Directions →
Please transcribe the listing that follows exactly; images are to be excluded.
(Beginning of Data records)
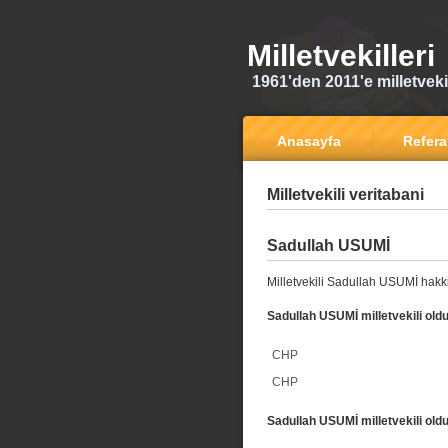
Milletvekilleri
1961'den 2011'e milletvekili
Anasayfa
Refer
Milletvekili veritabani
Sadullah USUMİ
Milletvekili Sadullah USUMİ hakki
Sadullah USUMİ milletvekili oldu
CHP
CHP
Sadullah USUMİ milletvekili oldu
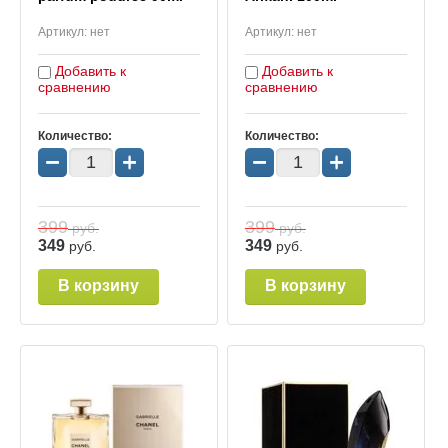
Артикул:
нет
Артикул:
нет
Добавить к
Добавить к
сравнению
сравнению
Количество:
Количество:
−
+
−
+
399
399
руб.
руб.
349
349
руб.
руб.
В корзину
В корзину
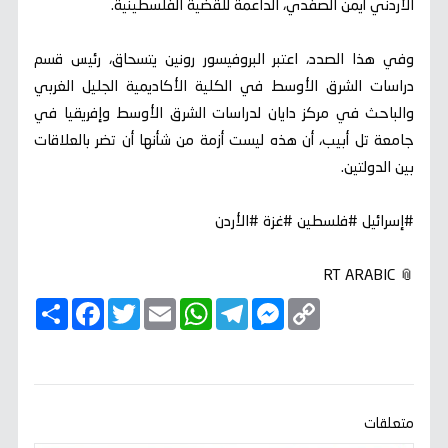
الأردني أيمن الصفدي، الداعمة للقضية الفلسطينية.
وفي هذا الصدد، اعتبر البروفيسور رونين يتسحاق، رئيس قسم
دراسات الشرق الأوسط في الكلية الأكاديمية الجليل الغربي
والباحث في مركز دايان لدراسات الشرق الأوسط وإفريقيا في
جامعة تل أبيب، أن هذه ليست أزمة من شأنها أن تضر بالعلاقات
بين الدولتين.
#إسرائيل #فلسطين #غزة #الأردن
📎 RT ARABIC
C
M
T
W
E
T
F
ا
o
e
e
h
m
w
a
ن
p
s
l
a
a
i
c
ش
y
s
e
t
i
t
e
ر
b
t
l
s
g
e
L
o
e
A
r
n
i
o
r
p
a
g
n
k
p
m
e
k
متعلقات
r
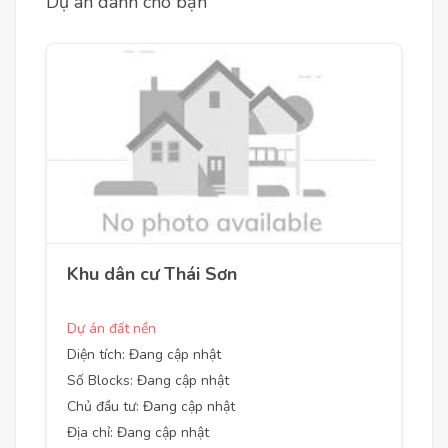
Dự án dành cho bạn
Khu dân cư Thái Sơn
Dự án đất nền
Diện tích: Đang cập nhật
Số Blocks: Đang cập nhật
Chủ đầu tư: Đang cập nhật
Địa chỉ: Đang cập nhật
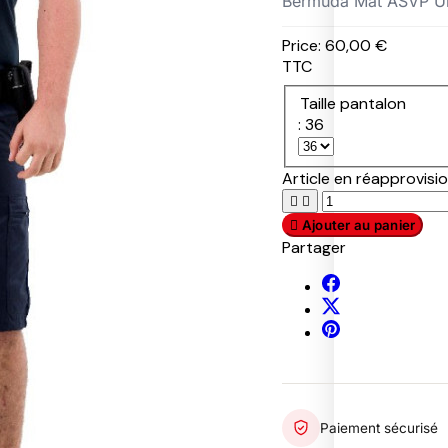
Bermuda Mat ASVP U
S
W
Price:
60,00 €
A
TTC
T
P
P
R
Taille pantalon
A
U
A
: 36
T
M
D
R
A
A
O
S
R
Article en réapprovis
L
A
1


F
9

Ajouter au panier
E
5
T
7
Partager
Y
R
S
T
O
U
O
B
M
E
U
M
R
I
T
O
U
Paiement sécurisé
T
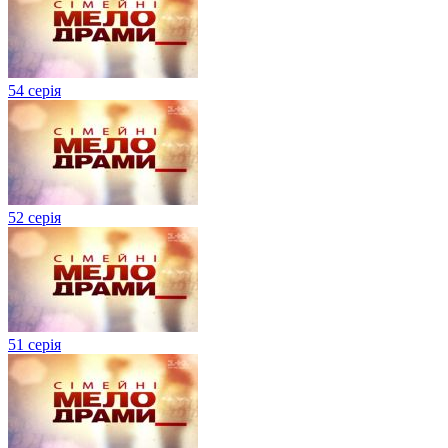
54 серія
52 серія
51 серія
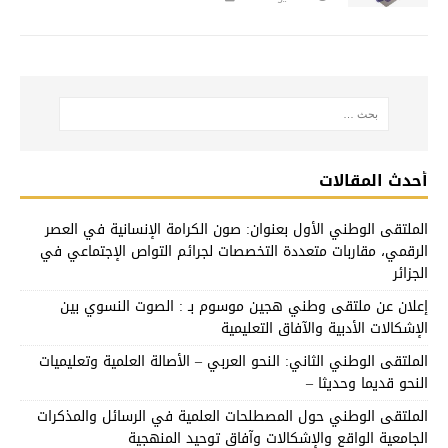
أحدث المقالات
الملتقى الوطني الأول بعنوان: صون الكرامة الإنسانية في العصر
الرقمي، مقاربات متعددة التخصصات لجرائم التواص الإجتماعي في
الجزائر
إعلان عن ملتقى وطني هجين موسوم بـ : الصوت النسوي بين
الإشكالات الأدبية والآفاق التعليمية
الملتقى الوطني الثاني: النحو العربي – الأصالة العلمية وتعليميات
النحو قديما وحديثا –
الملتقى الوطني حول المصطلحات العلمية في الرسائل والمذكرات
الجامعية الواقع والإشكالات وآفاق توحيد المنهجية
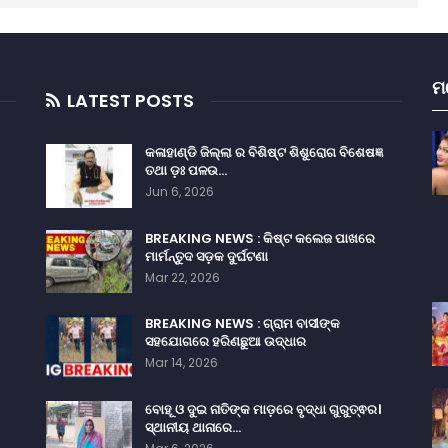
ମ
LATEST POSTS
କଳାହାଣ୍ଡି ଜିଲ୍ଲା ର ବିଶିଷ୍ଟ ଶିଶୁରୋଗ ବିଶେଷଜ୍ଞ
ତଥା ଡ଼ଃ ପଳଉ…
Jun 6, 2026
BREAKING NEWS : କିଷ୍ଟ କଲେଜ ପାଖରେ
ମାର୍ମନ୍ତୁଦ ସଡ଼କ ଦୁର୍ଘଟଣା
Mar 22, 2026
BREAKING NEWS : ଗ୍ରାମ ବାସୀଙ୍କ
ସହଯୋଗରେ ହରିଣଛୁଆ ଉଦ୍ଧାର
Mar 14, 2026
ବୋହୂ ଓ ଦୁଇ ନାତିଙ୍କ ମାଡ଼ରେ ବୃଦ୍ଧା ଗୁରୁତ୍ଵର।
ସ୍ଥାନୀୟ ଥାନାରେ…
(End of Data records)
Expected answer →
Milletvekilleri
1961'den 2011'e milletvekili
Anasayfa
Refer
Milletvekili veritabani
Sadullah USUMİ
Milletvekili Sadullah USUMİ hakki
Sadullah USUMİ milletvekili oldu
CHP
CHP
Sadullah USUMİ milletvekili oldu
Артикул:
нет
Артикул:
нет
Добавить к
Добавить к
сравнению
сравнению
Количество:
Количество:
−
+
−
+
399
399
руб.
руб.
349
349
руб.
руб.
В корзину
В корзину
الأردني أيمن الصفدي، الداعمة للقضية الفلسطينية.
وفي هذا الصدد، اعتبر البروفيسور رونين يتسحاق، رئيس قسم
دراسات الشرق الأوسط في الكلية الأكاديمية الجليل الغربي
والباحث في مركز دايان لدراسات الشرق الأوسط وإفريقيا في
جامعة تل أبيب، أن هذه ليست أزمة من شأنها أن تضر بالعلاقات
بين الدولتين.
#إسرائيل #فلسطين #غزة #الأردن
📎 RT ARABIC
C
M
T
W
E
T
F
ا
o
e
e
h
m
w
a
ن
p
s
l
a
a
i
c
ش
y
s
e
t
i
t
e
ر
b
t
l
s
g
e
L
o
e
A
r
n
i
o
r
p
a
g
n
k
p
m
e
k
متعلقات
r
Dự án dành cho bạn
Khu dân cư Thái Sơn
Dự án đất nền
Diện tích: Đang cập nhật
Số Blocks: Đang cập nhật
Chủ đầu tư: Đang cập nhật
Địa chỉ: Đang cập nhật
Bermuda Mat ASVP U
S
W
Price:
60,00 €
A
TTC
T
P
P
R
Taille pantalon
A
U
A
: 36
T
M
D
R
A
A
O
S
R
Article en réapprovis
L
A
1


F
9

Ajouter au panier
E
5
T
7
Partager
Y
R
S
T
O
U
O
B
M
E
U
M
R
I
T
O
U
Paiement sécurisé
T
54 серія
52 серія
51 серія
أحدث المقالات
الملتقى الوطني الأول بعنوان: صون الكرامة الإنسانية في العصر
الرقمي، مقاربات متعددة التخصصات لجرائم التواص الإجتماعي في
الجزائر
إعلان عن ملتقى وطني هجين موسوم بـ : الصوت النسوي بين
الإشكالات الأدبية والآفاق التعليمية
الملتقى الوطني الثاني: النحو العربي – الأصالة العلمية وتعليميات
النحو قديما وحديثا –
الملتقى الوطني حول المصطلحات العلمية في الرسائل والمذكرات
الجامعية الواقع والإشكالات وآفاق توحيد المنهجية
ମ
LATEST POSTS
କଳାହାଣ୍ଡି ଜିଲ୍ଲା ର ବିଶିଷ୍ଟ ଶିଶୁରୋଗ ବିଶେଷଜ୍ଞ
ତଥା ଡ଼ଃ ପଳଉ…
Jun 6, 2026
BREAKING NEWS : କିଷ୍ଟ କଲେଜ ପାଖରେ
ମାର୍ମନ୍ତୁଦ ସଡ଼କ ଦୁର୍ଘଟଣା
Mar 22, 2026
BREAKING NEWS : ଗ୍ରାମ ବାସୀଙ୍କ
ସହଯୋଗରେ ହରିଣଛୁଆ ଉଦ୍ଧାର
Mar 14, 2026
ବୋହୂ ଓ ଦୁଇ ନାତିଙ୍କ ମାଡ଼ରେ ବୃଦ୍ଧା ଗୁରୁତ୍ଵର।
ସ୍ଥାନୀୟ ଥାନାରେ…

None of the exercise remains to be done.